The Caenorhabditis elegans muscle mutants, pat-10 and unc-15, cause abnormal distal tip cell migration

The Caenorhabditis elegans muscle mutants, pat-10 and unc-15, cause abnormal distal tip cell migration

Hiroaki Kagawa, Tomohide Takaya, Bunsho Ito, Daisuke Fujii, Katsuyuki Tamai, Ryota Adachi, Kiyoji Nishiwaki.

Graduate School of Natural Science and Technology, Okayama University, Okayama, Japan.

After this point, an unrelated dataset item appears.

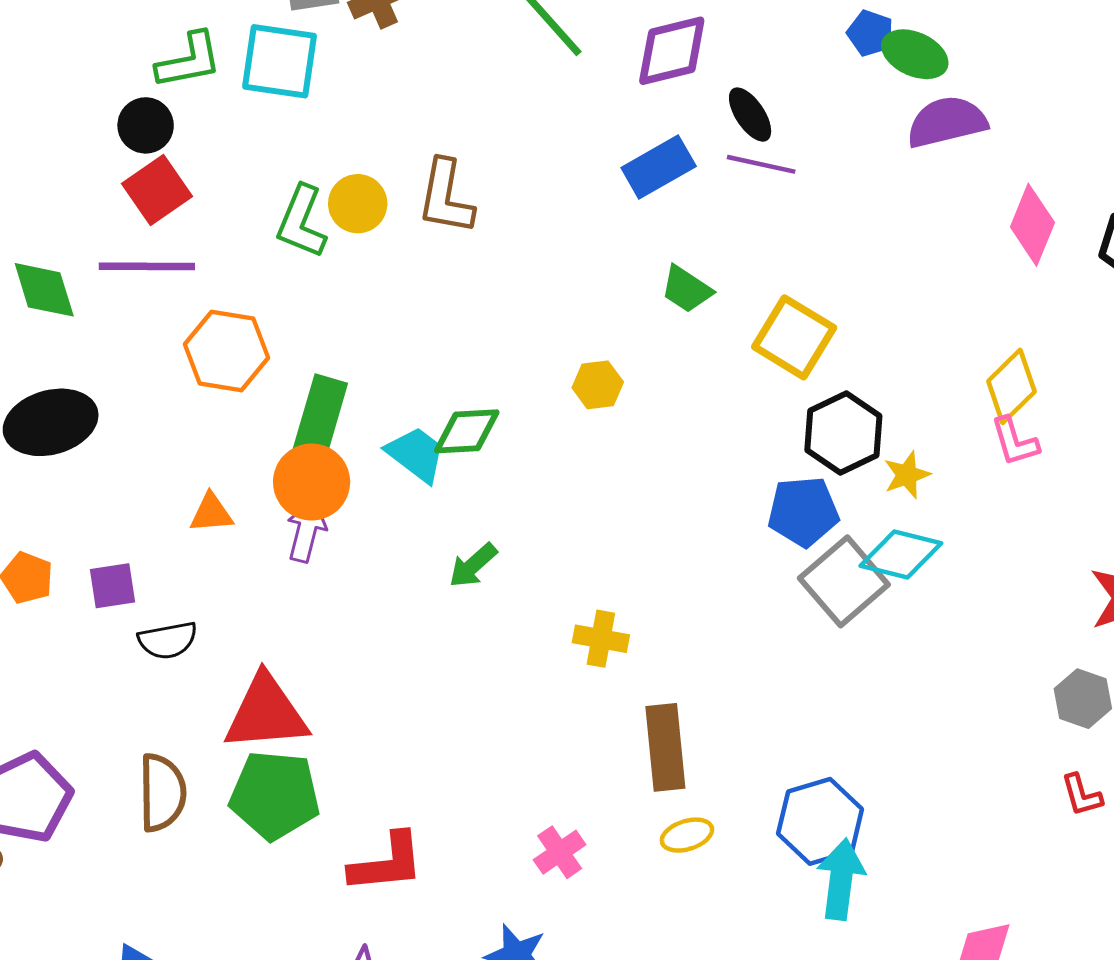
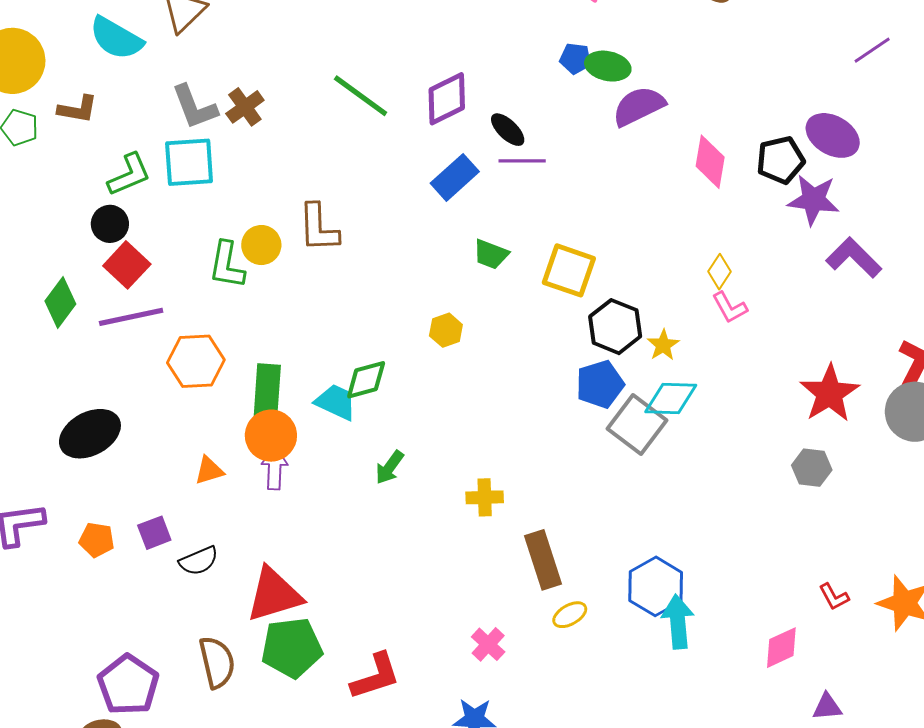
green diamond: (44, 290) -> (60, 303), moved, turned 66
yellow diamond: (1011, 386) -> (719, 272), size x0.7
red L-shape: (1082, 795) -> (834, 597), moved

The 15th International C. elegans Meeting (Los Angels, USA), 2005/06/27 (Talk).

Abstract

The pat-10(st568) mutant has two mutations in body wall troponin C, CeTnC-1; D64 to N and W153 to stop. Mutated proteins produced in bacteria shows that the D64 site is necessary for Ca2+-dependent conformation change and the C-terminal H-helix is essential for troponin I- and Ca2+-bindings. (J. Cell Biol. 1999, 146: 193-202).We constructed genomic vectors having m1: D64N or m2: W153stop in the CeTnC-1 gene. Mutant analysis of transgenic animals suggests that Pat phenotype comes from m2 mutation. Transgenic animal of m1 was almost similar phenotype to the wild type by young adult stage but showed abnormal phenotype in adult as follows. Structure and pumping of pharyngeal muscle were normal but Pvl (protruding vulva), expanded intestine and weak Unc phenotypes. Interestingly gonad was extended irregular direction. Both of anterior and posterior gonads were extended and migrated abnormal directions. Even U-shaped gonads at young adult detached from body wall muscles and deformed at adult. Locomotion, egg-laying and defecation of the m1 animals were dramatically decreased. These results indicate that Ca2+ binding to site II of CeTnC-1 is necessary to regulate muscle contraction and to keep surrounding cell structure. The mutant animal of paramyosin, unc-15(k178) isolated as a mutant of the distal tip cells migration, had a mutation at the C-terminal hot spot, which is important for the first interaction site of filament assembly. This mutant animal isolated by Tc1 insertion and excision had five base pairs deletion in the unc-15 gene that causes amino acid residue addition including proline residue, which rose to change the direction the helical rod of paramyosin. Other unc-15 mutant animals had also show similar phenotypes of uncoordinated motility and migration defect of the distal tip cells. These results combined together suggest that muscle filament stiffness or normal function is important not only for muscle contraction of body wall muscle but also migration of the distal tip cells. This result will be useful to understand how cell sociology related to cell biology and developmental biology.